# Whose Profile Picture Do You Like the Best?



## Klassic (Dec 19, 2015)

Lots of interesting profile pictures on this forum. Whose do you like the best? I think I know the most epic and daring...


----------



## Pugg (Aug 8, 2014)

Klassic said:


> Lots of interesting profile pictures on this forum. Whose do you like the best? I think I know the most epic and daring...


Yours of cause, who else.


----------



## EddieRUKiddingVarese (Jan 8, 2013)

I'll go for Neoshredder, could say KenOC but he changes too much!


----------



## Dim7 (Apr 24, 2009)

By profile picture do you mean profile picture, or avatar?


----------



## KenOC (Mar 7, 2011)

I was a Zika baby...


----------



## joen_cph (Jan 17, 2010)

Biwa´s is nice, for example
http://www.talkclassical.com/members/biwa.html


----------



## Potiphera (Mar 24, 2011)

I haven't viewed everyone's avatar, but so far I like Dim7's .  Pugg's too. I don't think it should be limited to just one.


----------



## Ginger (Jul 14, 2016)

I like many avatars. Templeton´s is very nice, Xenakiboy´s and jms` are disturbing in a good way and Pugg´s is always charming.


----------



## motoboy (May 19, 2008)

Pugg Pugg Pugg Pugg


----------



## Huilunsoittaja (Apr 6, 2010)

I've been trying to set a record here, and keep my avatar as long as possible. All I did recently was zoom in a little, but it's same picture.

I like Ingelou's the most maybe.


----------



## Klassic (Dec 19, 2015)

Without a doubt, for me, *EddieRUKiddingVarese* is epicness personified. Bold stuff my friend, just like the music you listen to.


----------



## Pugg (Aug 8, 2014)

Ginger is a classic .


----------



## Xaltotun (Sep 3, 2010)

Actually I may like yours best, Klassic, as I think it's Schiller?

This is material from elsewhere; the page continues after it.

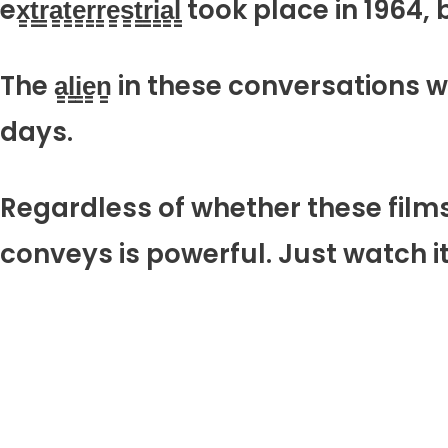
ex̳t̳r̳a̳t̳e̳r̳r̳e̳s̳t̳r̳i̳a̳l̳ took plac
The a̳l̳i̳e̳n̳ in these conversation
days.
Regardless of whether these films are re
conveys is powerful. Just watch it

I love Schiller, my current signature is a Schiller quote. Also, Wood had a Robert Bresson avatar I think, a person I like as much as Schiller.


----------



## Guest (Sep 25, 2016)

motoboy said:


> Pugg Pugg Pugg Pugg


It's Puggalicious


----------



## Tristan (Jan 5, 2013)

Huilunsoittaja said:


> I've been trying to set a record here, and keep my avatar as long as possible. All I did recently was zoom in a little, but it's same picture.


Same. I've had the same once since I joined. lol


----------